DİLİMİZ ve DİNİMİZ
Değerli dostlarım! Yaratılış silsilesinin en parlak nümunesi olan insanoğlu, yaratıcının muhatabı olmakla saygınlığın zirvesine konumlandırılmıştır. İnsan sahip olduğu bu konumunu korumakla mükelleftir. Aksi takdirde kendisine verilen bu üstün konumdan alaşağı edilecek ve Kur’ân’ın ifadesiyle esfeli sâfilin (aşağıların en aşağısı) seviyesine düşecektir. Hz. peygamberin işaret ettiği üzere insanı afete düşüren en tehlikeli azası da dilidir.
Kıymetli okuyucularım! Toplumumuzda yaygın olarak kullandığımız ama belki de çoğumuzun barındırdığı tehlikeli anlamları hakkında bilgi sahibi olmadığı bazı dinen sakıncalı ifadeler bulunmaktadır. Başta da dediğimiz üzere insanı kıymetli kılan dil, aynı zamanda onun afeti de olabilir. Bugün birçok insanın diline pelesenk olan bazı ifadeler maalesef dinî açıdan tehlikeli anlamlar barındırmaktadır. Bu ifadelerin açığa çıkarılması ve özellikle de yanlış anlam taşıdıklarının farkında olmayan Müslüman kardeşlerimin bu kullanımları terk etmesi için birkaç örneğini sizinle paylaşacağım.

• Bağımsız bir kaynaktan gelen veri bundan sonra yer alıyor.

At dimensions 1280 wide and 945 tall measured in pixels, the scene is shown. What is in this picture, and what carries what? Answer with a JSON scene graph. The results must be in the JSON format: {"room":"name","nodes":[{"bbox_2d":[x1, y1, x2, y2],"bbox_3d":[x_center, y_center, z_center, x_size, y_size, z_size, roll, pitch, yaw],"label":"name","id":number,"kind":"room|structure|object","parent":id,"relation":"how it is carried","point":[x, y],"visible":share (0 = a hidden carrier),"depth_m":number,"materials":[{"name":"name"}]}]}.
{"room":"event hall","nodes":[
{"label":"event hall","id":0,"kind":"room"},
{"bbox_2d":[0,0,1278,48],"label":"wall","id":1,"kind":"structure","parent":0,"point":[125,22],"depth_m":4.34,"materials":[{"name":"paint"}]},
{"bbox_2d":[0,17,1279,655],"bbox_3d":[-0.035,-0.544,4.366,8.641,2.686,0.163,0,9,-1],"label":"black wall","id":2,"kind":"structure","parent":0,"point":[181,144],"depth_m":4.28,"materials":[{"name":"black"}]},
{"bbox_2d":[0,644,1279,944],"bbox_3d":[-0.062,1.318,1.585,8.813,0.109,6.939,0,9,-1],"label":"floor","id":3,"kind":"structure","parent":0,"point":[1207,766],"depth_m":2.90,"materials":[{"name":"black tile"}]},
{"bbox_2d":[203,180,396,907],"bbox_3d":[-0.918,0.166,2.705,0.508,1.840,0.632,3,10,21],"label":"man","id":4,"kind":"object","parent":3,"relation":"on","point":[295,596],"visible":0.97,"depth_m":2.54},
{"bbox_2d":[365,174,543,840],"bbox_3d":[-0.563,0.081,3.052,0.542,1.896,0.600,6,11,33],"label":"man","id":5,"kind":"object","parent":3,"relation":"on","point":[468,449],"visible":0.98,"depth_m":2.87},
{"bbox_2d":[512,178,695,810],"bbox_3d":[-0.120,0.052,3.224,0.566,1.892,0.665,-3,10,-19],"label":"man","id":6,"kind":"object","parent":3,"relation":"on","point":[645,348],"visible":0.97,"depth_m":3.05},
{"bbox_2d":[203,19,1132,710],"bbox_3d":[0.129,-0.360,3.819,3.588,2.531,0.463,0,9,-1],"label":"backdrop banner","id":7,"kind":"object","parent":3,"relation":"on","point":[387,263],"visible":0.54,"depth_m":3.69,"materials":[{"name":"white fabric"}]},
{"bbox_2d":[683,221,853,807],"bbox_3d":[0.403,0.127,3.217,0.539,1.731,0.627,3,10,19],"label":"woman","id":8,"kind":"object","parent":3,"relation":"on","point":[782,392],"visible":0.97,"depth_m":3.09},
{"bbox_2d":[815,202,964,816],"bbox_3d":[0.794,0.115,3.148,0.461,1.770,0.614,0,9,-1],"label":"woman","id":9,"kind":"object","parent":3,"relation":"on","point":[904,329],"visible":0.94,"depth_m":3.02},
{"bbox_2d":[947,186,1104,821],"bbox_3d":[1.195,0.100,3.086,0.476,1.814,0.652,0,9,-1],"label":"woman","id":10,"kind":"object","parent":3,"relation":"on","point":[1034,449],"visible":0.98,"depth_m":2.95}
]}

Senin Allah’ın yok mu? Bu ifade maalesef gençlerimiz arasında yaygın olarak kullanılmaktadır. Kullanan herkesin bu cümleyi inkâr anlamında kullandığını söyleyemeyiz. Ancak bu cümle dinen sakıncalıdır. Zira hepimiz biliyoruz ki yaratıcısız kimse yok ve hepimiz Yüce Allah’ın kuluyuz.

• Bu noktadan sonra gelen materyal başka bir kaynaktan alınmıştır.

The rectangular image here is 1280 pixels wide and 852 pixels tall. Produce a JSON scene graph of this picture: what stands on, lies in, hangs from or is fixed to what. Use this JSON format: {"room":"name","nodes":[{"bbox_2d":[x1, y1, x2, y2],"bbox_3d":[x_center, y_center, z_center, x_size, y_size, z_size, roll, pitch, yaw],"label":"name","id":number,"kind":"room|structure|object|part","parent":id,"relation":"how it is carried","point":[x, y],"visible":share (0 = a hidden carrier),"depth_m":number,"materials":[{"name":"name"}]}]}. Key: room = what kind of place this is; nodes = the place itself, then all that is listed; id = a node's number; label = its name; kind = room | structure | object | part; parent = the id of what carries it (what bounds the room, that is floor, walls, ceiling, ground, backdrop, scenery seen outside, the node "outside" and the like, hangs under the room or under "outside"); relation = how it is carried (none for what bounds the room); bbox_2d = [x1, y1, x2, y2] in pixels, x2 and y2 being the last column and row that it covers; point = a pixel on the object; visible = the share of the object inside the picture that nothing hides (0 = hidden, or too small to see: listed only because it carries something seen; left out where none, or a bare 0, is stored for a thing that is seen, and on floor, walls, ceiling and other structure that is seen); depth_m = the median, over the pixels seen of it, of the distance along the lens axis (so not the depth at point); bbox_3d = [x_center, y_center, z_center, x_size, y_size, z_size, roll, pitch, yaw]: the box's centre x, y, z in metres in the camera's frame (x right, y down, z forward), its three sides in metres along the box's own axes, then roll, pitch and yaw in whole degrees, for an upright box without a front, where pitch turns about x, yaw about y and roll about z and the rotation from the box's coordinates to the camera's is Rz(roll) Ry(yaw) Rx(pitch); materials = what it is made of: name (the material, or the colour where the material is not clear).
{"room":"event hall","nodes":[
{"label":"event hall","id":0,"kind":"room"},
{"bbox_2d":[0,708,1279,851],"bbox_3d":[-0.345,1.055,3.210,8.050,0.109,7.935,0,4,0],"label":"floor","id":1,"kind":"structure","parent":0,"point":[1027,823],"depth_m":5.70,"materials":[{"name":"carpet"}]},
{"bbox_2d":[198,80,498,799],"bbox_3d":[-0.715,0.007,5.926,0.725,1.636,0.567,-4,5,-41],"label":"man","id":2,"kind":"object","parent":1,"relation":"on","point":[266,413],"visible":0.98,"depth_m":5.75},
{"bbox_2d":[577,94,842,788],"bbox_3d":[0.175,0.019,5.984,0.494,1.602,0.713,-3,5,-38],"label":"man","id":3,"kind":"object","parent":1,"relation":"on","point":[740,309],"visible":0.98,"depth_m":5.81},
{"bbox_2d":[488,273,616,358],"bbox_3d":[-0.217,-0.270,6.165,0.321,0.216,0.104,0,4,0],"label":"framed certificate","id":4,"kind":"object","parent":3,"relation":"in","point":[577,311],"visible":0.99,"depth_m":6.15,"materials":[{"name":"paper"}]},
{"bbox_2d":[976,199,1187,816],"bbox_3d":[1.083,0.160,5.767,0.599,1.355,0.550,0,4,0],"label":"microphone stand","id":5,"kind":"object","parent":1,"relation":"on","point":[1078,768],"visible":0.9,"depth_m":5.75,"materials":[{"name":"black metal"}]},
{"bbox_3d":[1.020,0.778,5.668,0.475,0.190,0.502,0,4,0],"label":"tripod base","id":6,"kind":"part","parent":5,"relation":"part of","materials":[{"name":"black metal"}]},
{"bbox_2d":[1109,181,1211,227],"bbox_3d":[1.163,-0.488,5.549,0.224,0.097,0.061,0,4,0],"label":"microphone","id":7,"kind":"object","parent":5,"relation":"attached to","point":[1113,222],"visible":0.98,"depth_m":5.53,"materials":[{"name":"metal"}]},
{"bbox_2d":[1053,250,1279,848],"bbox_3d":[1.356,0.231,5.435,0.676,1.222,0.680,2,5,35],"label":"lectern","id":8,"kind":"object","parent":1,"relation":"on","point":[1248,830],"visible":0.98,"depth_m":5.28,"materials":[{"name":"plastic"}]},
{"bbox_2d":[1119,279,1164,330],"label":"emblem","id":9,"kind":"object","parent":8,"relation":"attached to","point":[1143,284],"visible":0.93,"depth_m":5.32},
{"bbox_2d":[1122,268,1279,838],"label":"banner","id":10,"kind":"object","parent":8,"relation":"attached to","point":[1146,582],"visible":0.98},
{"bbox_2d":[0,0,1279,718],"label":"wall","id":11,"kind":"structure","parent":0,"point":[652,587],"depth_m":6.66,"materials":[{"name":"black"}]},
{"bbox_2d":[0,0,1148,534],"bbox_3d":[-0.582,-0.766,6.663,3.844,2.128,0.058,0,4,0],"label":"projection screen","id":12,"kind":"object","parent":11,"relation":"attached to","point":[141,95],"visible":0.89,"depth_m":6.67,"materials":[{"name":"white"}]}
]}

Çocuk yaptık. Bu cümle genelde çocuk sahibi olanlar için kullanılır. Ancak derinlemesine düşünüldüğünde çok da masum bir cümle olmadığı anlaşılır. Zira çocuk yapmak onu ete kemiğe büründürmek anlamındadır. Ve bunu da sadece Yüce Allah yapar. Zira eğer insanların elinde olan bir durum olsaydı her isteyen çocuk sahibi olacaktı. Biz sadece çocuk sahibi oluruz o da eğer Allah verirse…
Senin (haşa) Allah’ın gelse kurtaramaz. Bu cümle sinir anında aslında karşılık verme konusunda ne kadar kararlı ve güçlü olduğunu ifade etmek için kullanılır. Ancak burada insanı küfre düşürecek bir anlam vardır. Zira haşa kişinin yüce Allah’ı dahi kendisine engel olamayacak konumda görmesini ifade etmektedir.

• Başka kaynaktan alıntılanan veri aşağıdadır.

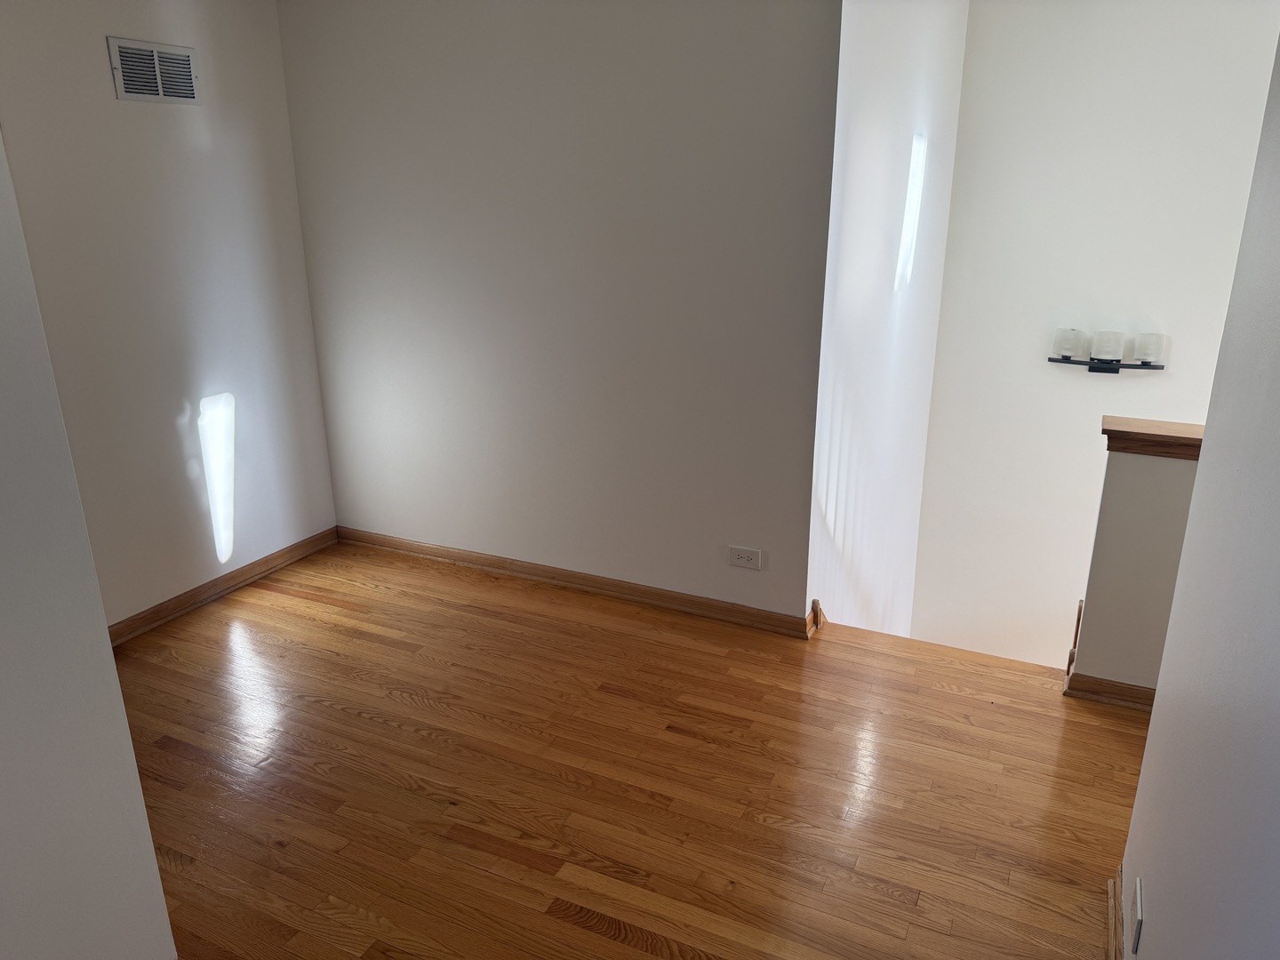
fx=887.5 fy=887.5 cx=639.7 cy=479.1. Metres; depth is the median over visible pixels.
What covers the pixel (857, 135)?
stairwell side wall
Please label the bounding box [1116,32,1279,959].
right wall
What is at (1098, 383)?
stairwell back wall
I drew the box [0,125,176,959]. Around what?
left wall
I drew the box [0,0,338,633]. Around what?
left wall
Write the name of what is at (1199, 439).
wooden cap
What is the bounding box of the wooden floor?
[104,536,1144,959]
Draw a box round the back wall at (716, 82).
[272,0,843,629]
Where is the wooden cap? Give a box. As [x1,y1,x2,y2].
[1100,415,1204,460]
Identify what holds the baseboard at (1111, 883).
attached to the right wall at (1148, 751)
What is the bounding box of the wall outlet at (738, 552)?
[728,544,762,569]
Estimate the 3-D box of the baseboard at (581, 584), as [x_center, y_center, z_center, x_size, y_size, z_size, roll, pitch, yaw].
[-0.394,0.410,3.774,2.263,0.080,0.022,9,20,24]
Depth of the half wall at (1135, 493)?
2.80 m
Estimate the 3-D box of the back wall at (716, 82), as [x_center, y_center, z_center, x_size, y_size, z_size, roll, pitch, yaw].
[-0.407,-0.742,3.497,2.376,2.481,0.122,9,20,24]
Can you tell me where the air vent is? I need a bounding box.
[107,36,200,104]
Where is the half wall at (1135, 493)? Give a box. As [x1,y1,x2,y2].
[1067,431,1203,699]
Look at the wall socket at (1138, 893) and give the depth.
1.69 m
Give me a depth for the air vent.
3.15 m
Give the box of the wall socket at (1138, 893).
[1130,877,1143,956]
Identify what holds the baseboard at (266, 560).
attached to the left wall at (125, 116)
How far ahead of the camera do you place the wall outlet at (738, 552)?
3.35 m
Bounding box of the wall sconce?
[1048,327,1167,372]
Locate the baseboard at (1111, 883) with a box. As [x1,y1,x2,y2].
[1105,864,1124,959]
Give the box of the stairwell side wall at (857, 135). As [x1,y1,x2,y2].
[808,0,968,642]
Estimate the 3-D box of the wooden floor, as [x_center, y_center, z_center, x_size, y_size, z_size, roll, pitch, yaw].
[-0.205,1.175,1.911,4.804,0.231,4.527,9,20,24]
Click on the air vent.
(131, 79)
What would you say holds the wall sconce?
attached to the stairwell back wall at (1098, 383)
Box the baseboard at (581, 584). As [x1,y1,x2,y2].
[339,526,815,639]
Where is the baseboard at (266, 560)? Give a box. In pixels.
[107,527,339,645]
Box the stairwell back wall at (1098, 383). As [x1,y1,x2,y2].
[908,0,1279,671]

Talakım üzerine yemin olsun ki… Bu cümle genelde eski jenerasyon olan kırk yaş üzeri kırsal bölgelerde yetişmiş kişilerin kullandığı ifadedir. Ancak doğru değildir. Zira yüce Allah’ın adı dışında bir leyle yemin edilmemesi gerektiği gibi yanlış çıkması durumunda nikâha zarar vermesi muhtemeldir.
Dindarlar ve özellikle din temsilcileriyle ilgili asılsız, suni ve İslam düşmanlarının kinlerini kustukları kendi üretimi olan “komik” hikâyeler veya televizyon programdaki roller. Din düşmanları tarafından kasıtlı üretilmiş yapmacık iftira ve hakaretvari hikâyeler ve roller, maalesef Müslüman toplumda da yaygın olarak bilinçsizce kullanılır hale gelmiştir. Bunlar en basitinden iftiradır. Ayrıca İslam toplumunu gözden düşüren ve onların kutsalını reyting uğruna çirkin oyunlarına meze yapıp iftiraya maruz bırakan zihniyeti alkışlamanın veya tepkisiz kalmanın Vebali büyüktür. Bilinçli bir Müslüman bunları anlatmaz anlatanlara da gülmez gülmemelidir. Yanında atalarına sövülen ve buna gülen akli başında bir insan düşünülebilir mi? Bu ve benzeri ifadeler dilimizle dinimize zarar verdiğimiz ifadelerdir.
Dinimizi yıkmasına izin vermeden dilimize sahip çıkıp bir ömür boyu Yüce Allah’ın rızasına uygun ifadeler kullanmamız dileğiyle saygılarımı sunarım.